Ethics and regulation in the post-Leveson newsroom

By Melissa Hunt, student journalist at The Sheffield College

The second day of the NCTJ’s skills conference in Sheffield took place on Friday, 28 November, hosted by Sheffield College.

Joanne Butcher, chief executive of the NCTJ, started the morning’s session, thanking Sheffield’s college principal, Heather Smith, for hosting this year’s event.

The principal reminded delegates of the long history Sheffield College has alongside the NCTJ, with courses taught at the institution since it was known as Richmond College.

In recent times the NCTJ diploma has been running at the Norton College campus, but will soon be moving to a new state of the art building at Hillsborough next year.

Heather Smith reflected on the changes in the teaching of reporting, drawing on her own memories of when classes used to be split into two groups, with motoring journalism for boys and fashion writing for girls.

The conference then moved onto the topic of discussion for the morning on “ethics and regulation in the post Leveson newsroom.”

The debate, chaired by Mark Hanna from the University of Sheffield, opened with a speech by Gary Shipton from Sussex Newspapers and deputy chair of Johnston Press.

Championing the regional press, he praised local newsroom for their continued “honesty, strength and accuracy”, making it clear Leveson found regional titles guilty of nothing.

Mr Shipton said that local newsrooms had always had the true support of the PCC and now had to “pick up the tab of one or two red-tops.”

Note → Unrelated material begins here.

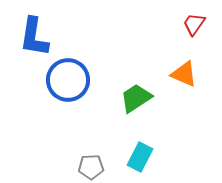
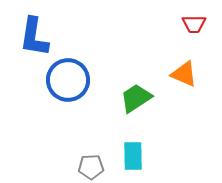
red trapezoid: rotated 125 degrees counterclockwise
cyan rectangle: moved 7 px left, 1 px up; rotated 28 degrees counterclockwise
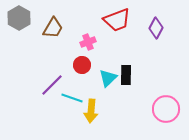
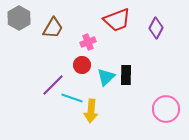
cyan triangle: moved 2 px left, 1 px up
purple line: moved 1 px right
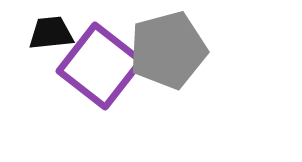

He quoted Sir Allen Moses saying that IPSO’s ability to be a  genuine regulator would not depend on the conclusions made but the procedure through which they are reached.

Mr Shipton made in clear that his regional titles embrace IPSO and train all their journalists in the emerging editors code and how to enforce it.

He highlighted the importance of journalists getting online training, with the NCTJ extending their modules in these ethical areas.

He believed that if newsrooms are going to rely on the public interest defense they should test it out before publication and not after, and that internal monitoring was vital.

The talk then moved on to Doug Wills, managing editor of the Evening Standard and The Independent titles.

Mr Wills was quick to point out that the perception of journalism by the public is at an all time low.

He drew attention to a recent YouGov poll that found BBC broadcast journalism to be the most trusted form of news, with 31% of those polled.

This compared to the red-tops and the Daily Mail, with only 2-3% of the public trusting what they print.

Mr Wills said newspapers needed to get their PR right:

“We spend all our time telling stories but we haven’t told our own.”

He argued that all journalists shouldn’t be tarnished with the same brush, and perhaps print news could learn something from broadcast journalism.

This line of debate was then picked up Peter Lowe, acting head and managing director of Sky News.

Mr Lowe paralleled the similarities between print and broadcast news regulations, with the Editors Code and Ofcom containing common stances on privacy and protecting under 18s.

However he said the lack of impartiality in print could be a source of problems in the industry.

For Mr Lowe, the biggest issue for ethics and regulation was the “explosion of social media.”

He gave the example of Twitter to demonstrate the problem with authentication of news along with copyright issues surrounding photographs.

On the future of reporting Mr Lowe said:

“What I expect to see in young journalists is commitment to the standards we uphold and understanding of fairness and morality.”